No fatídico 20 de outubro de 1977, a banda tinha um show no Lousiana State University, na cidade de Baton Rouge. O Convair levava 26 pessoas - a banda, sua equipe e dois tripulantes e o empresário.
Saiu de Greenville, na Carolina do Sul no final da tarde. Por volta das 18h45 o avião apresentou problemas e começou a perder altitude. Um dos motores parou durante o voo, e os pilotos tentaram transferir o combustível restante para o outro motor.
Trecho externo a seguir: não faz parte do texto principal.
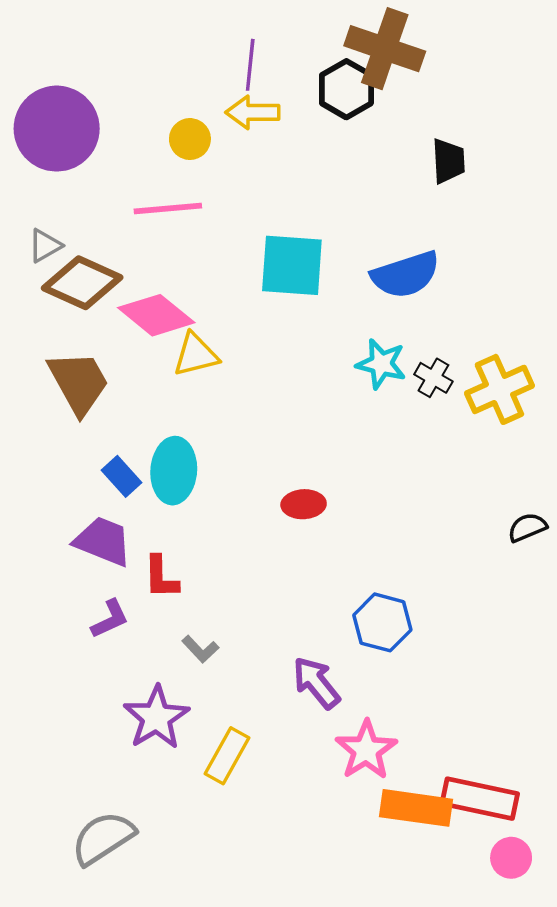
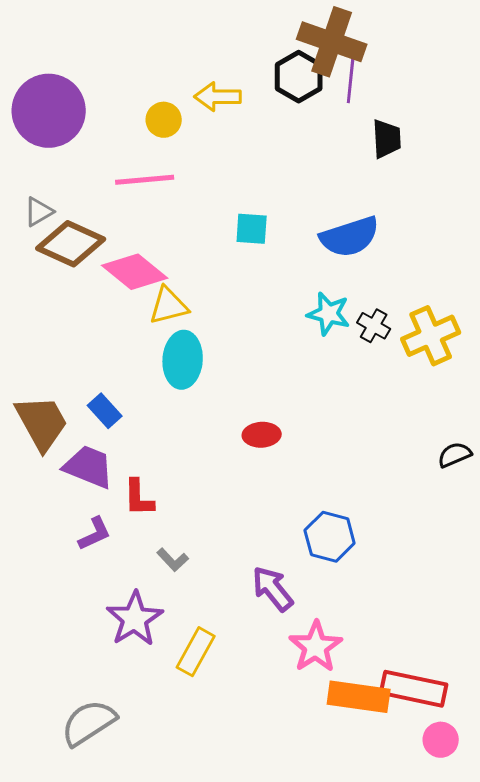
purple line: (250, 65) -> (351, 81), moved
cyan square: (292, 265) -> (252, 229), size x0.6
brown trapezoid: (79, 382) -> (42, 423), moved
cyan ellipse: (174, 471) -> (183, 360), moved

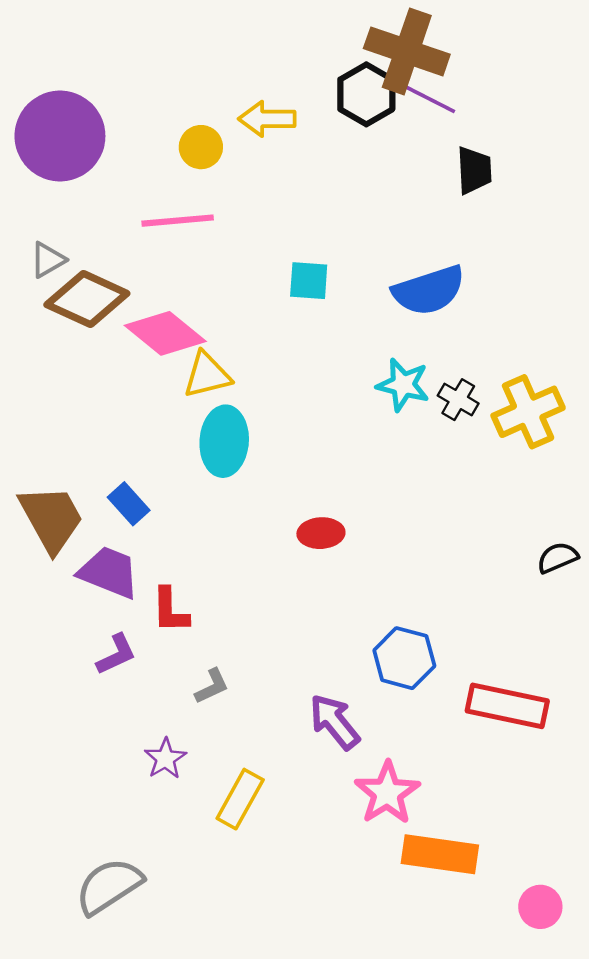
purple line: (351, 81) -> (430, 99), turned -69
gray L-shape: (173, 560) -> (212, 686), turned -72
purple star: (135, 619) -> (165, 759), size x0.6
red rectangle: (414, 689) -> (507, 706), moved

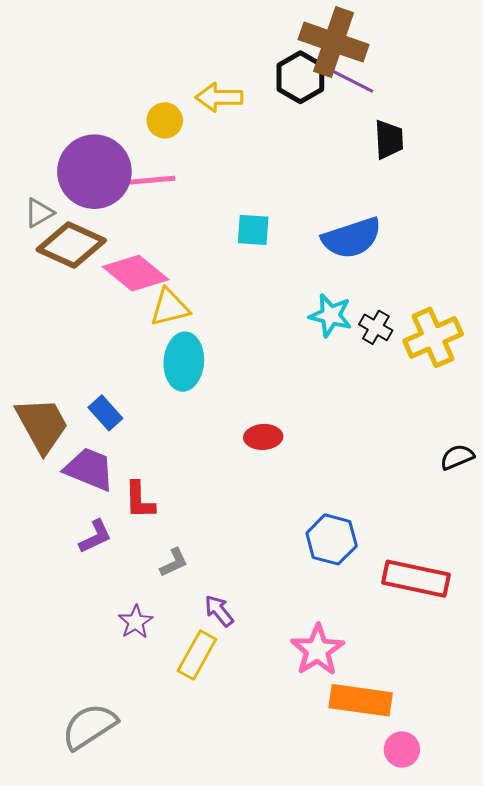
purple circle: (60, 136) -> (94, 172), moved
purple arrow: (334, 722) -> (219, 611), moved, size x0.7
pink circle: (540, 907) -> (402, 749), moved

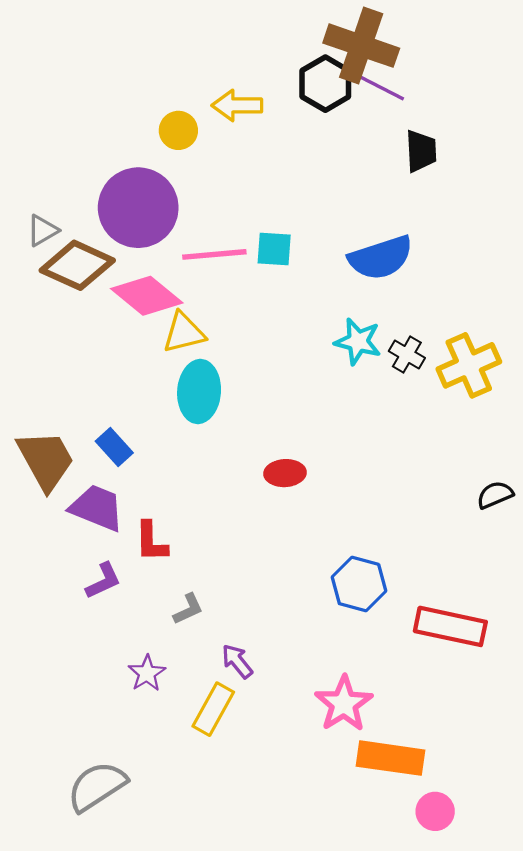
purple circle: (94, 172) -> (138, 208), moved
pink line: (146, 181) -> (214, 254), moved

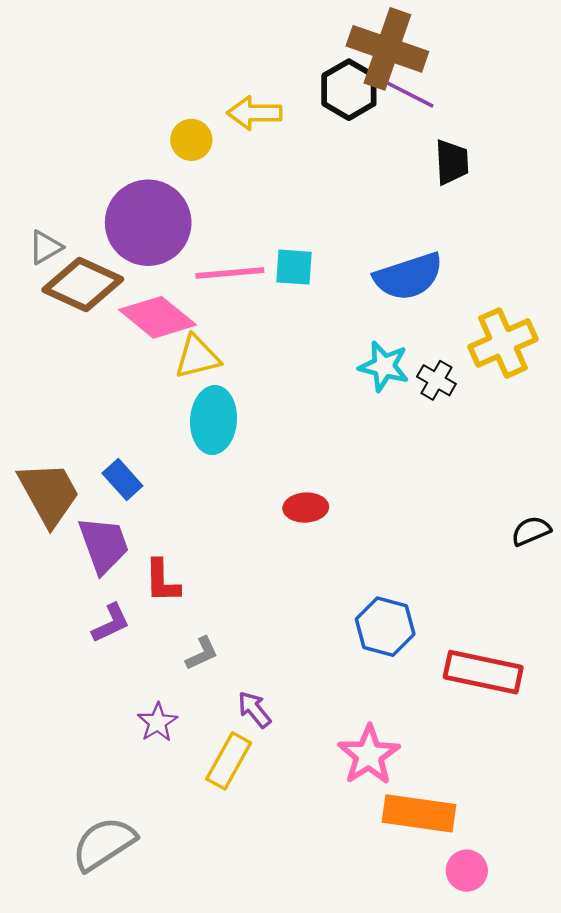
yellow cross: (469, 365) -> (503, 343), moved
purple trapezoid: (97, 508) -> (104, 545), turned 48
Não deu certo e o avião começou a cair rapidamente. O piloto ainda tentou desviar para um aeroporto próximo, mas as asas começaram a colidir contra as árvores mais altas.
A queda foi em uma floresta afastada em Gillsburg, estado do Mississippi. Morreram na hora o guitarrista Steve Gaines, o vocalista Ronnie Van Zandt, o gerente-emopresário Dean Kilpatrick, o piloto Walter MacCreary e o copiloto William Gray. A cantora e backing vocal Cassie Gaines, irmã de Steve, com um corte profundo na garganta, morreu uma hora depois, antes da chegada do socorro.
Mesmo com o fim imediato da banda, a gravadora MCA lançou o disco "Street Survivors", que estava programado para sair em poucas semanas. Diante da comoção mundial, ironicamente, o disco vendeu muito.
Com o intuito de homenagear os mortos e, principalmente, o irmão cantor, Donnie Van Zandt (vocalista da banda .38 Special) e Johnny Van Zandt elaboraram uma série de concertos no sul dos Estados Unidos com a participação de integrantes sobreviventes, como Gary Rossington e Allen Collins e mais alguns amigos.
Donnie voltou para sua banda, mas Johnny assumiu o legado de Ronnie e ressuscitou o Lynyrd Skynyrd, que existe até hoje, inclusive sendo responsável por um dos maiores sucessos de todos os tempos na área country, a canção-patriotada "Red, White and Blue", fazendo referências à bandeira norte-americana. Progressivamente. Johnny Van Zandt afastou a banda da famigerada bandeira confederada, considerada desde sempre um símbolo racista.